Sheila Watt-Cloutier is in the business of changing public opinion into public policy. As attention from world governments turns to the Arctic—considered the health barometer for the planet—she has emerged as a leading voice on the interconnectedness between climate change and human rights. Her advocacy has broken barriers of perception, adding an important human dimension to the environmental, economic and political discourse that dominates debate on climate change.
Originally from Kuujjuaq, Nunavik, in Northern Quebec and currently based in Iqaluit, Nunavut, Watt-Cloutier was an elected political spokesperson for the Inuit for over a decade. (For the Inuit, climate change is a stark reality, one that is undermining the ecosystem they depend on for survival.) From 1995 to 2002, Watt-Cloutier was the Canadian President of the Inuit Circumpolar Council (the ICC), which represents the more than 155,000 Inuit of Canada, The United States, Greenland, and Russia. Her negotiations in this role led to the Stockholm Convention, the breakthrough global treaty banning POPs ( persistent organic pollutants), which contaminate the Arctic food chain. In 2002, she was elected the International Chair of the ICC, a position she held until 2006. From 1995 to 1998, she was also Corporate Secretary of Makivik Corporation, set-up under the 1975 James Bay and Northern Quebec Land Claims Agreement.
In 2005, along with 62 Inuit hunters, women and elders, Watt-Cloutier filed a petition with the Inter-American Commission on Human Rights. They alleged that the unchecked greenhouse gases of the United States violated Inuit human rights as guaranteed by the American Declaration of the Rights and Duties of Man. It was a landmark case—the world's first international legal action on climate change. In March, 2007, she testified before the Commission during their extraordinary first hearing on the links between climate change and human rights.
An Officer of the Order of Canada, Sheila Watt-Cloutier is a recipient of a UN Lifetime Achievement Award for Human Development, and a UN Champion of the Earth Award.

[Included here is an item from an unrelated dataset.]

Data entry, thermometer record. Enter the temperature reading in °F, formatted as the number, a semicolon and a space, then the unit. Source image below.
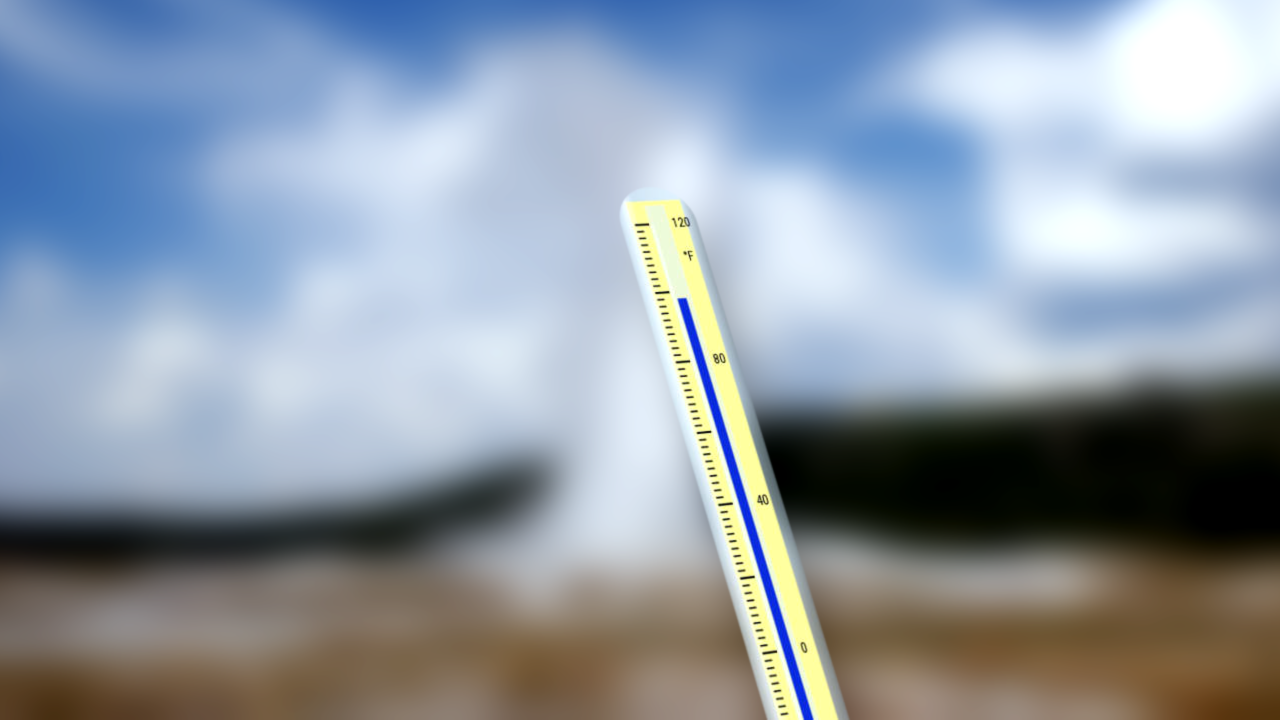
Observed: 98; °F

She has also been honoured with the Global Green USA Award for International Environmental Leadership; the Northern Medal, given by the Governor General of Canada; the inaugural Global Environmental Award from the World Association of Non-Governmental Organizations; and an Aboriginal Achievement Award for Environment. She has also won the Sophie Prize, and the Rachel Carson Prize. In 2007, she was publicly nominated for the Nobel Peace Prize.
What does Sheila Watt-Cloutier talk about?
The Right to Be Cold: The Global Significance of Arctic Climate Change
"In the past two decades, Inuit across the Arctic have reported profound changes to their environment and their wildlife. Melting sea ice, rapidly eroding coastlines, dangerously unpredictable weather patterns and changes to wildlife are all bringing great challenges to the Inuit hunting culture. Further, the Human Right to life, to health, to subsistence, to safety and security are all being violated as large countries emitting green house gases continue their business as usual. These violations of Human Rights are very much connected to the World’s other vulnerable regions: as the Greenland ice sheet melts into the sea, the waters rise around the small island developing states and the low-lying coastal nations. Even as the northern communities struggle to cope with these changes, Inuit are now faced with a renewed interest in the Arctic from a world hungry for its resources and newly opening shipping routes."
"To address climate change, and to ensure that development across the North is conducted carefully, wisely and with balance, our world must re-connect around our shared Arctic, our shared atmosphere, ultimately our shared humanity. Individuals, communities, corporations, industries and nations must realize that the challenges in the Arctic faced by the depleting ice are connected to the cars we drive, the industries we support, the disposable world we have become and the policies we create. Changing public opinion to public policy is the route we must now take and we must now speak environment, foreign and economic policy in the same breath.”